I have tried all the register_callback defined in the list of plugin.def. Now I need to determine which plugin to use at which stage of compilation. The following are my questions:
1) May I know what are the source codes related to generating the RTL tree 2) Is it possible to have my plugin intercept between the stages of GIMPLE or RTL? Thanks. Thanks
You might consider coding your GCC extension with MELT which has some few documentation regarding your question. The MELT documentation page has several links to internal and external resources, and has some tutorials on how to use MELT to extend GCC. So it is also a roadmap (for several weeks of reading).
GCC run hundreds of "optimization passes". Most of them are transforming some form of Gimple into some other form of Gimple, and very probably you also want to do that (I probably don't recommend working at the RTL level).
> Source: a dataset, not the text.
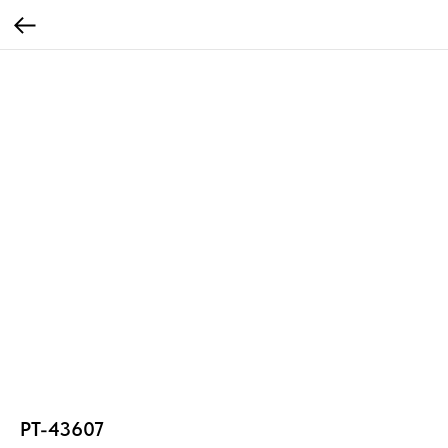
PT-43607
You should look at David Malcom's table of passes.
The question "where to insert my pass" is difficult to answer, and depends so much on why (and what for) do you want to customize GCC (intuitively, favor Gimple optimizations over RTL ones). Running some relevant example source code with -fdump-tree-all
could help you understanding what is happening (caveat the numbering of dump files is meaningless).
Whatever approach you use in extending GCC (e.g. your GCC plugins written in C++, your GCC extensions coded for the GCC Python plugins, your GCC extensions coded in MELT), it is difficult because you need to understand a lot about GCC internal behavior. You'll probably need several weeks of work, even for a very simple thing.
FWIW, register allocation is very complex inside GCC, and has been rewritten several times. You'll need years to understand its details (and I certainly don't understand anything about the register allocator). Perhaps you just want to add some explicit reg vars in your pass.... (probably before gimplification, or on some high-level gimple).
You might consider your needs as writing some new backend for GCC (probably, several months, or perhaps a year, of work if you are a GCC newbie), leveraging on the existing register allocator. You'll better then patch your own GCC instead of just adding plugins. Then be sure to interact with the GCC community, e.g. describe much more your project on gcc@gcc.gnu.org
and what you have tried so far. Publish your GCC fork (at least on github) while you are working on it (and budget several months of full time work for that, and probably more than a year).
Coding a competitive register allocator for GCC (designed to work for many target processors!) is nearly the work of a life time (and certainly needs many years of full-time work).